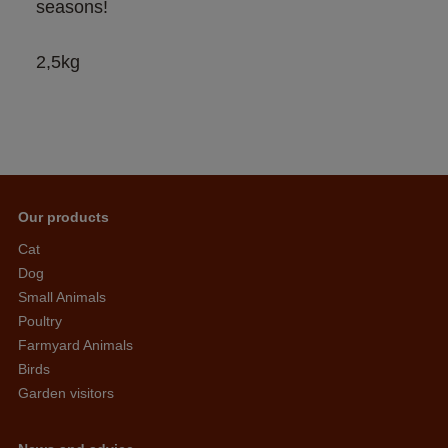
seasons!
2,5kg
Our products
Cat
Dog
Small Animals
Poultry
Farmyard Animals
Birds
Garden visitors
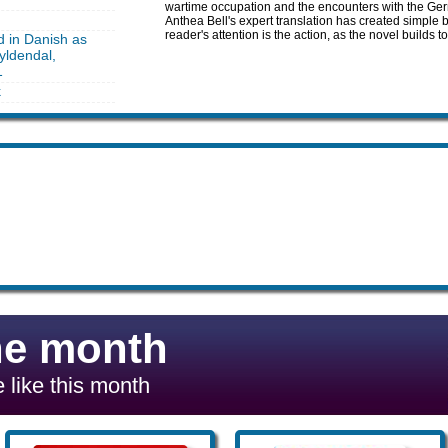
wartime occupation and the encounters with the Germ
Anthea Bell's expert translation has created simple b
reader's attention is the action, as the novel builds to
d in Danish as
yldendal,
1
k
he month
 like this month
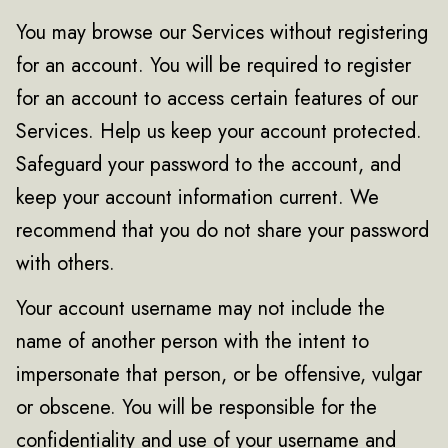
You may browse our Services without registering
for an account. You will be required to register
for an account to access certain features of our
Services. Help us keep your account protected.
Safeguard your password to the account, and
keep your account information current. We
recommend that you do not share your password
with others.
Your account username may not include the
name of another person with the intent to
impersonate that person, or be offensive, vulgar
or obscene. You will be responsible for the
confidentiality and use of your username and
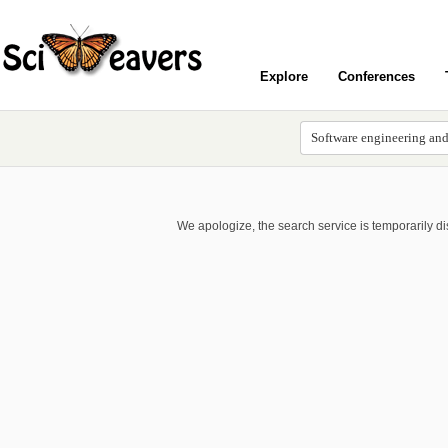
Explore
Conferences
We apologize, the search service is temporarily d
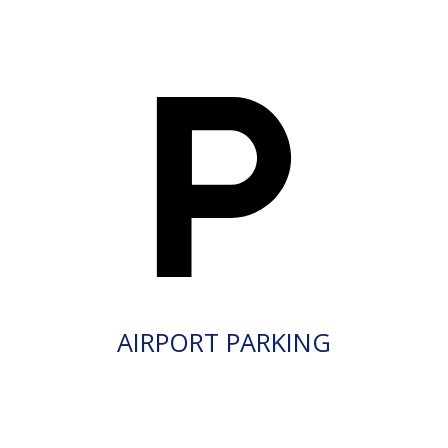
AIRPORT PARKING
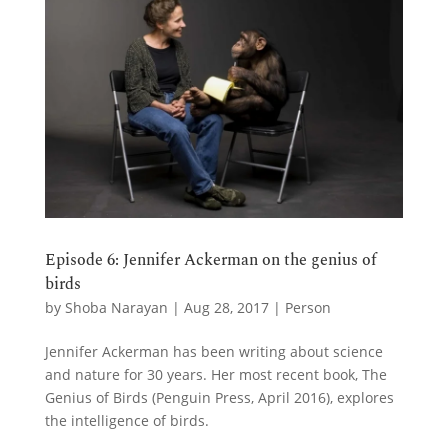
Episode 6: Jennifer Ackerman on the genius of
birds
by
Shoba Narayan
|
Aug 28, 2017
|
Person
Jennifer Ackerman has been writing about science
and nature for 30 years. Her most recent book, The
Genius of Birds (Penguin Press, April 2016), explores
the intelligence of birds.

****************************************

**Brief**. Exactly as given, set down each line of the material, but include no pictures.

**Final answer**.
seasons!
2,5kg
Our products
Cat
Dog
Small Animals
Poultry
Farmyard Animals
Birds
Garden visitors
wartime occupation and the encounters with the Germ
Anthea Bell's expert translation has created simple b
reader's attention is the action, as the novel builds to
d in Danish as
yldendal,
1
k
he month
 like this month
You may browse our Services without registering
for an account. You will be required to register
for an account to access certain features of our
Services. Help us keep your account protected.
Safeguard your password to the account, and
keep your account information current. We
recommend that you do not share your password
with others.
Your account username may not include the
name of another person with the intent to
impersonate that person, or be offensive, vulgar
or obscene. You will be responsible for the
confidentiality and use of your username and
Explore
Conferences
We apologize, the search service is temporarily d
AIRPORT PARKING
Episode 6: Jennifer Ackerman on the genius of
birds
by
Shoba Narayan
|
Aug 28, 2017
|
Person
Jennifer Ackerman has been writing about science
and nature for 30 years. Her most recent book, The
Genius of Birds (Penguin Press, April 2016), explores
the intelligence of birds.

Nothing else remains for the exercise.